Collected data
################
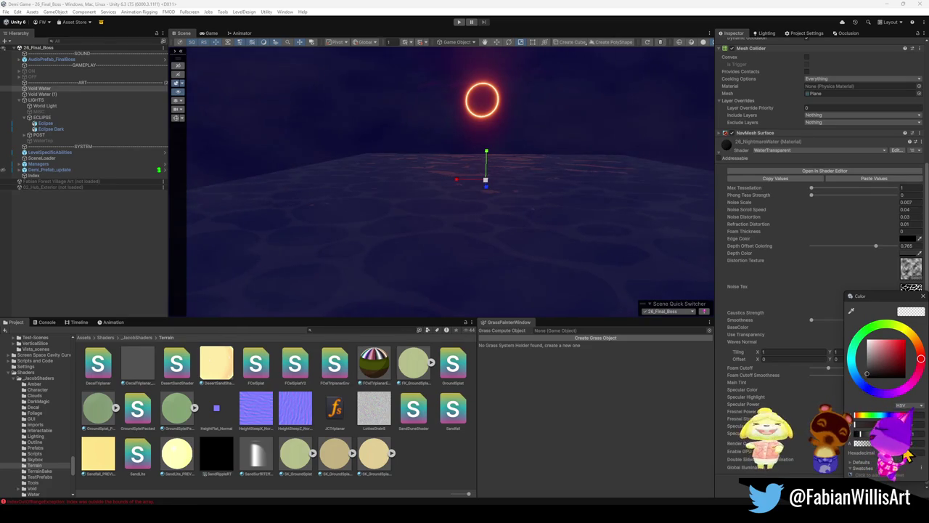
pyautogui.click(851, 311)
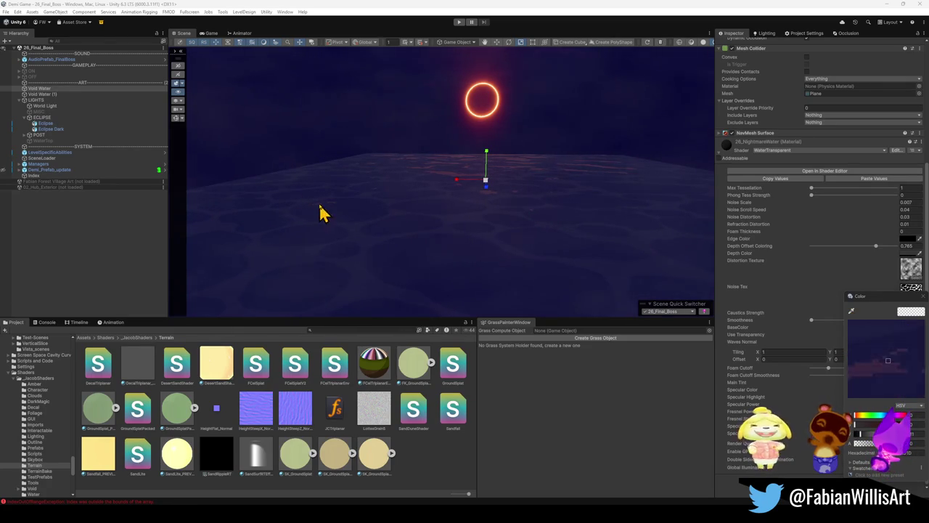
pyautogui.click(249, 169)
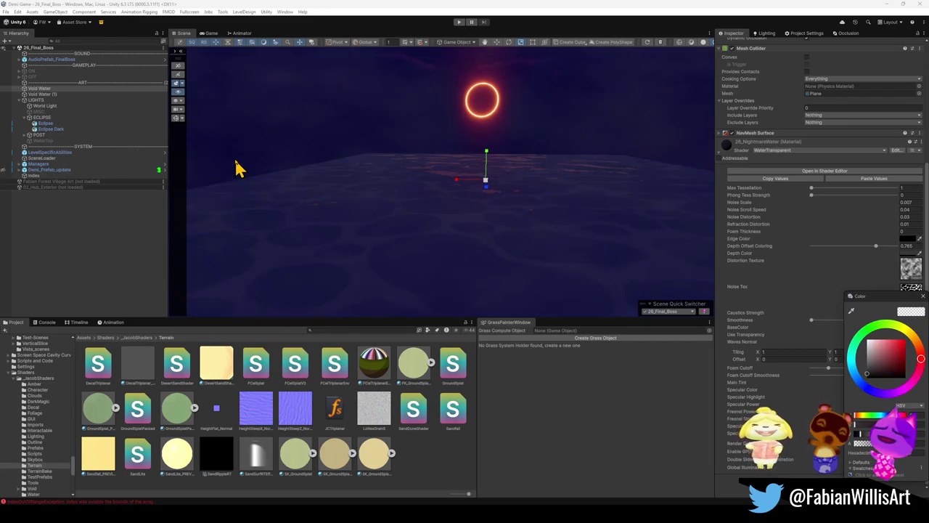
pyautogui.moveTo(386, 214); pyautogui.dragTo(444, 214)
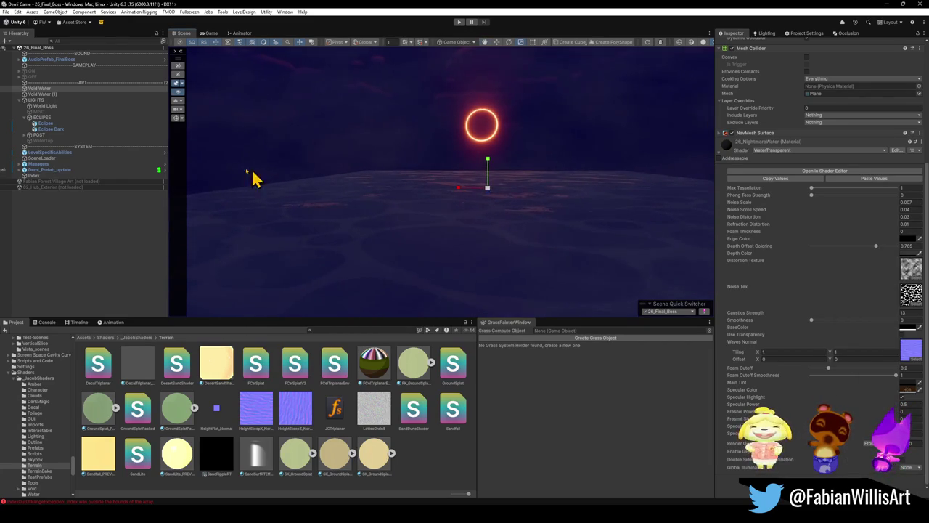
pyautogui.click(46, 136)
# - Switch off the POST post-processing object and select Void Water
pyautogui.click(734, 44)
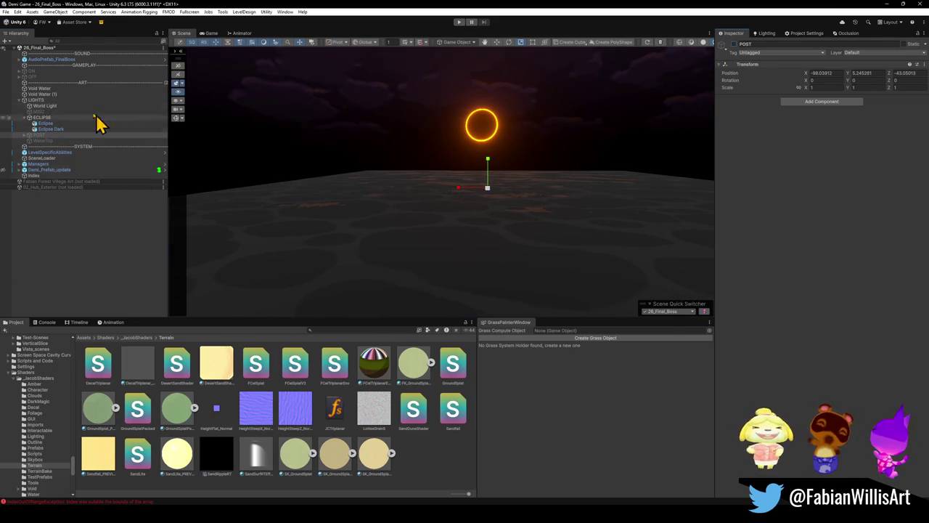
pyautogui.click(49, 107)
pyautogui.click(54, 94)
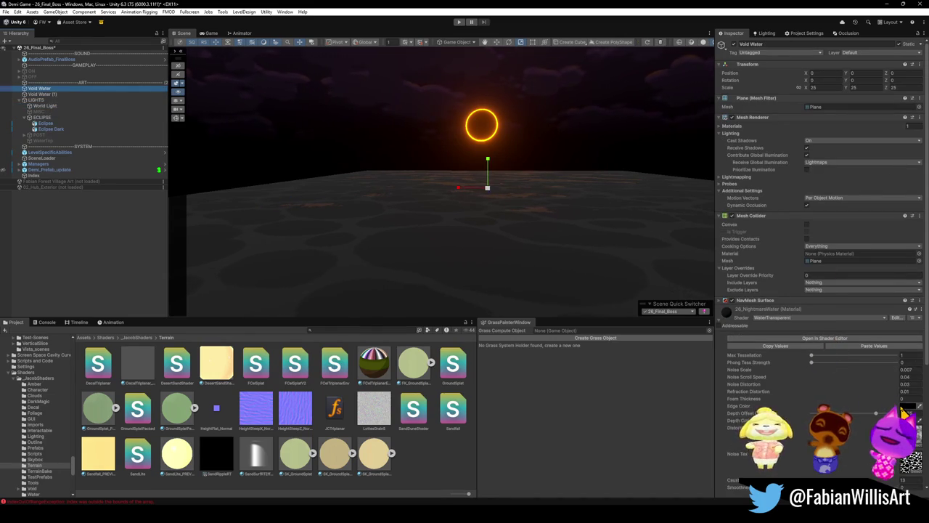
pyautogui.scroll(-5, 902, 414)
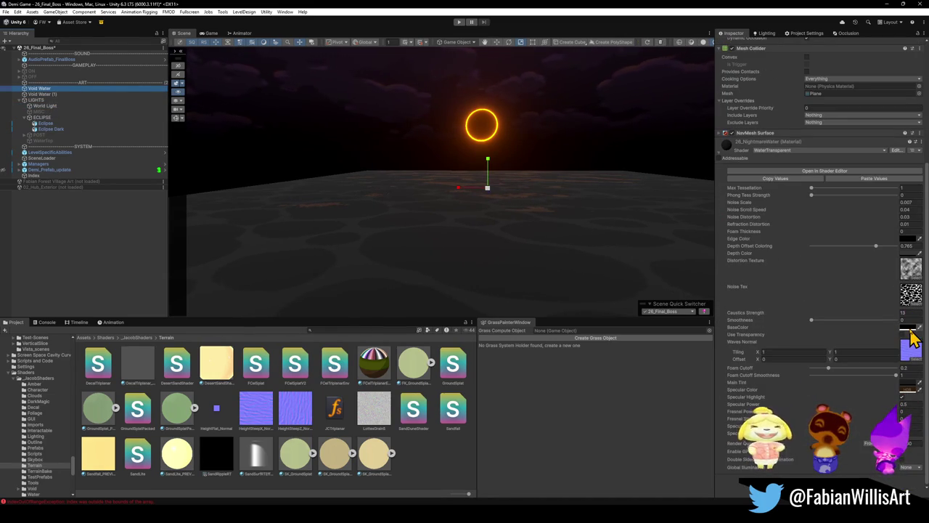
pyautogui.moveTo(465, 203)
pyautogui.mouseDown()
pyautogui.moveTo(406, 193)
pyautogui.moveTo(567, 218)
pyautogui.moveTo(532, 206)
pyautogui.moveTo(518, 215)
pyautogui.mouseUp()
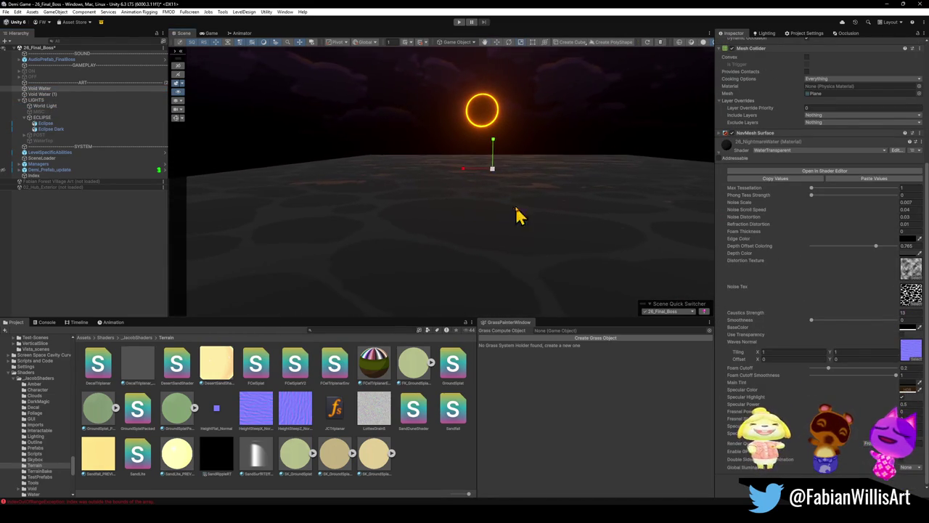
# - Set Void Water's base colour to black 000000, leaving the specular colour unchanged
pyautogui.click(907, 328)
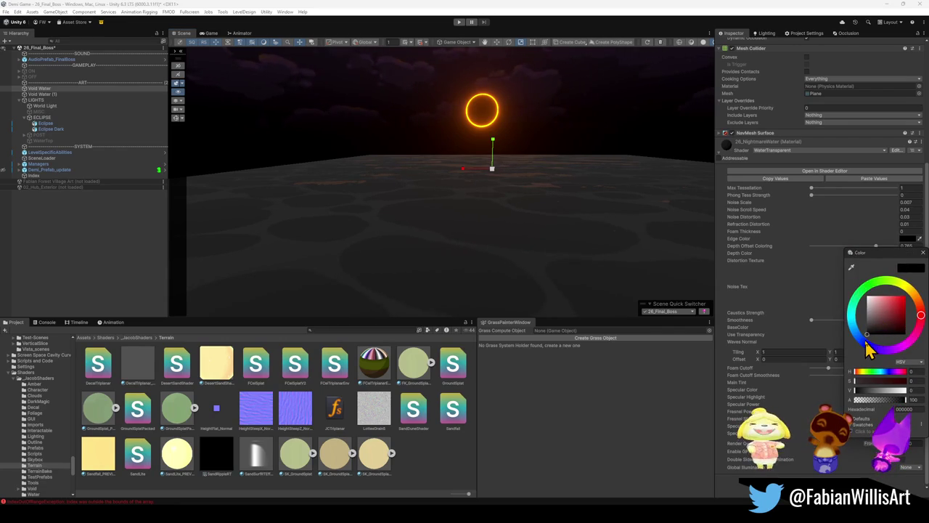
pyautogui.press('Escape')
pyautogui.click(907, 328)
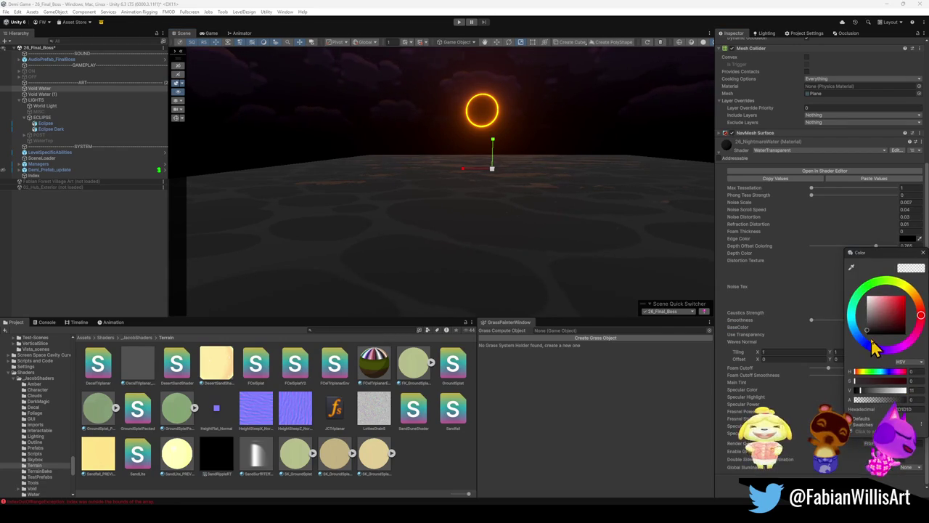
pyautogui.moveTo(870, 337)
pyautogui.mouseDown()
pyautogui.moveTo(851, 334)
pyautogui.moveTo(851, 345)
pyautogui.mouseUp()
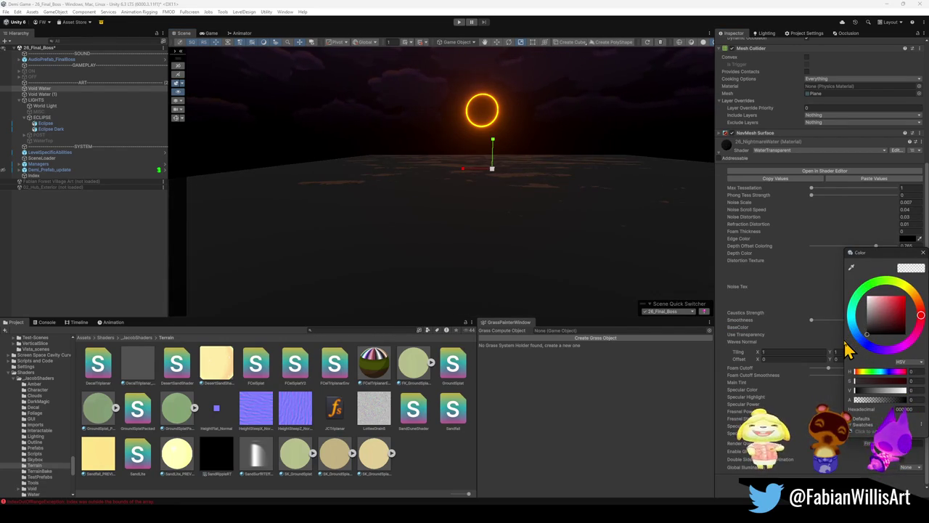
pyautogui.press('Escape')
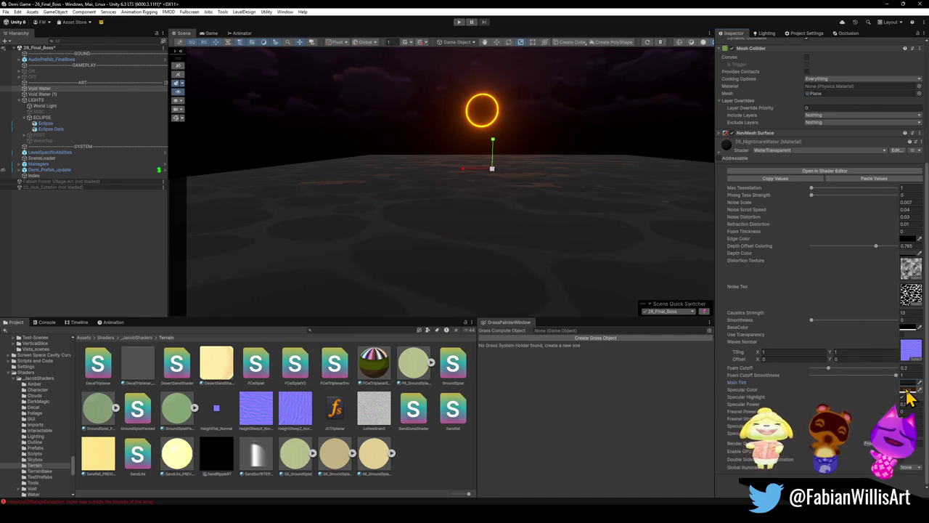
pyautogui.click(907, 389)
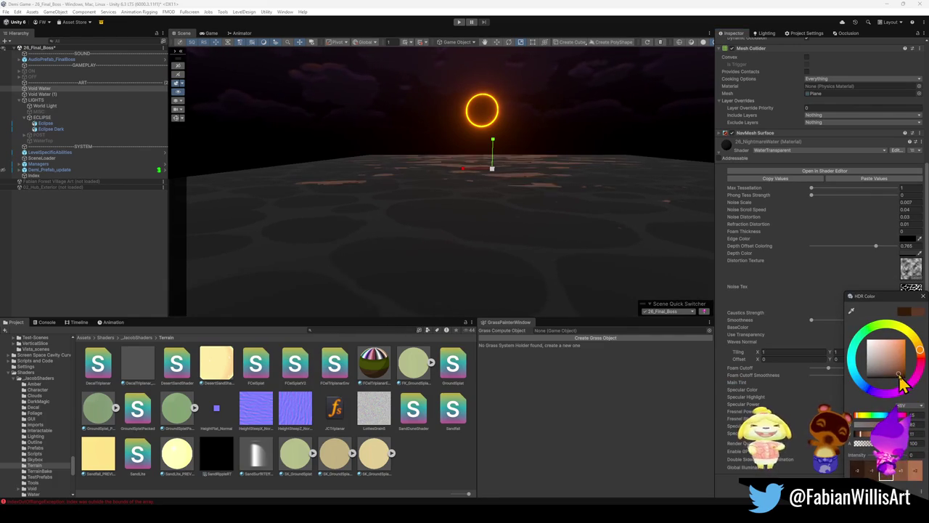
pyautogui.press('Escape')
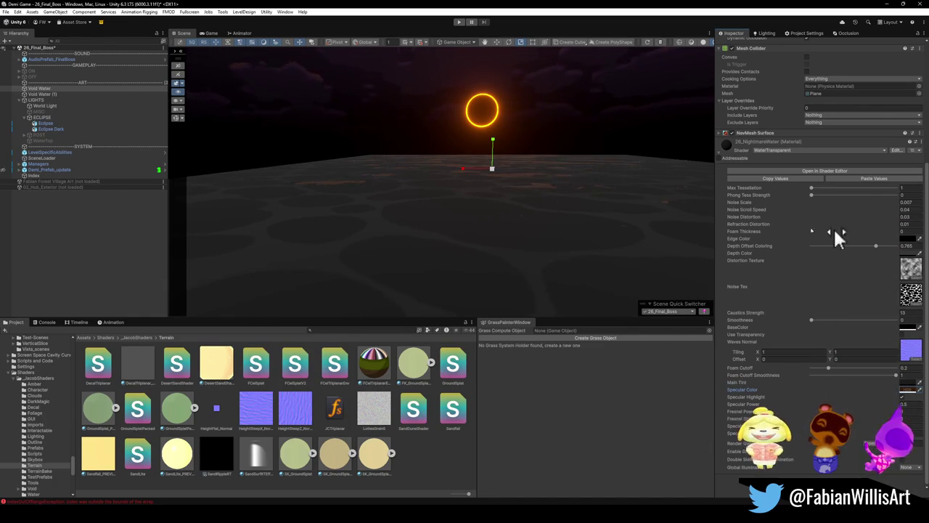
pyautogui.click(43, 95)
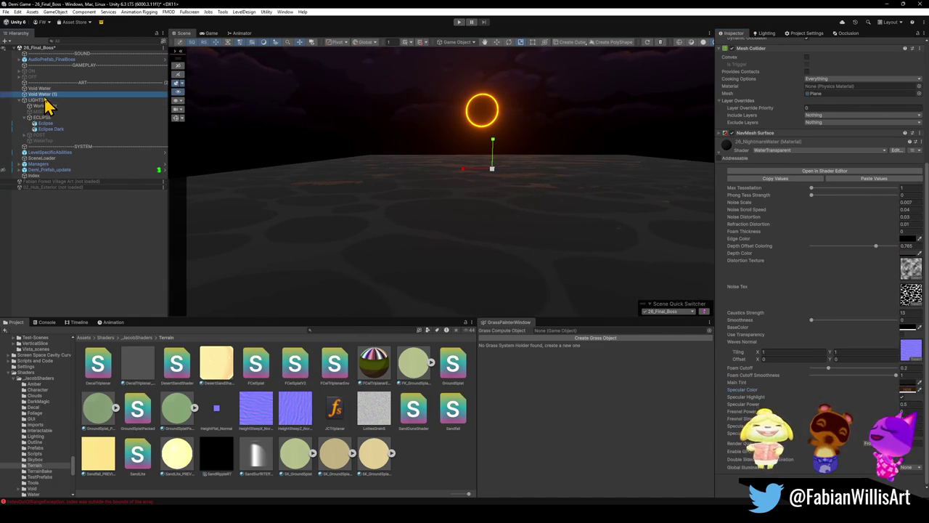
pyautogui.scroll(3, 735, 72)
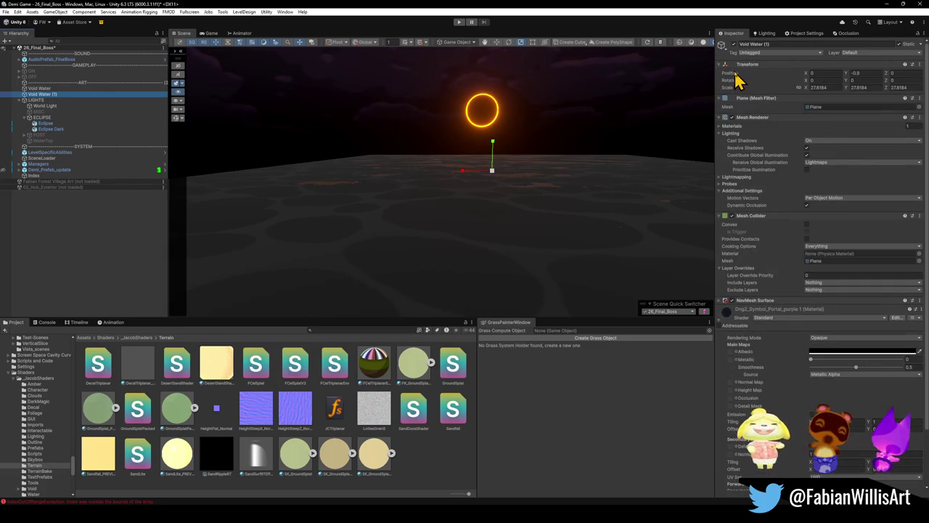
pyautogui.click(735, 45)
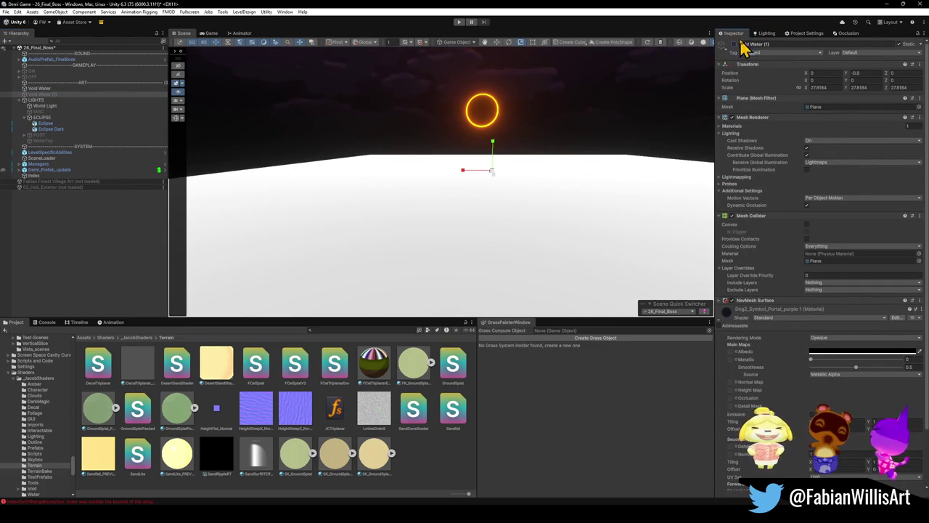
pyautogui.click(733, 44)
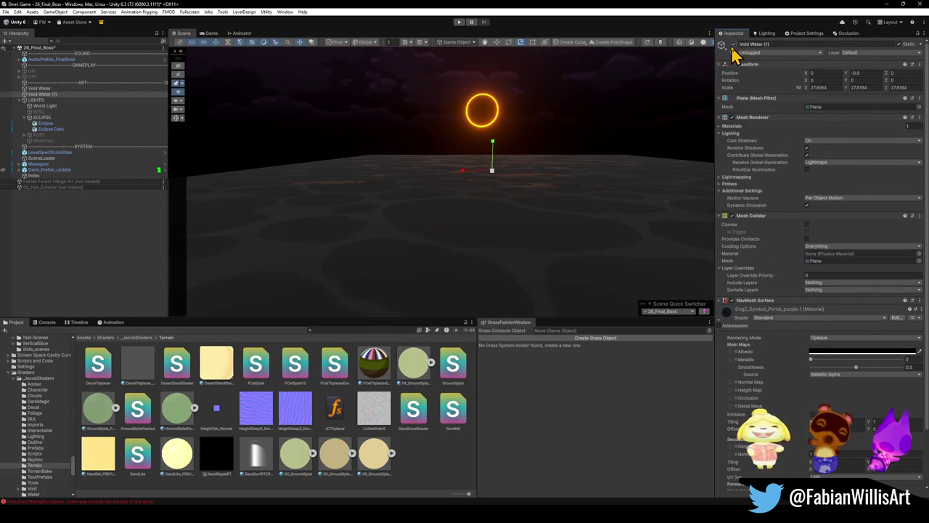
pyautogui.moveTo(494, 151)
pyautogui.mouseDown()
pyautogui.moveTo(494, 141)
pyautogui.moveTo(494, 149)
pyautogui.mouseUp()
################
● Exercise
Give back exactly the lines from the one that contains "pyautogui.moveTo(851, 345)" to the final line of the data above, both included, with all pictures removed.

● Solved problem
pyautogui.moveTo(851, 345)
pyautogui.mouseUp()
pyautogui.press('Escape')
pyautogui.click(907, 389)
pyautogui.press('Escape')
pyautogui.click(43, 95)
pyautogui.scroll(3, 735, 72)
pyautogui.click(735, 45)
pyautogui.click(733, 44)
pyautogui.moveTo(494, 151)
pyautogui.mouseDown()
pyautogui.moveTo(494, 141)
pyautogui.moveTo(494, 149)
pyautogui.mouseUp()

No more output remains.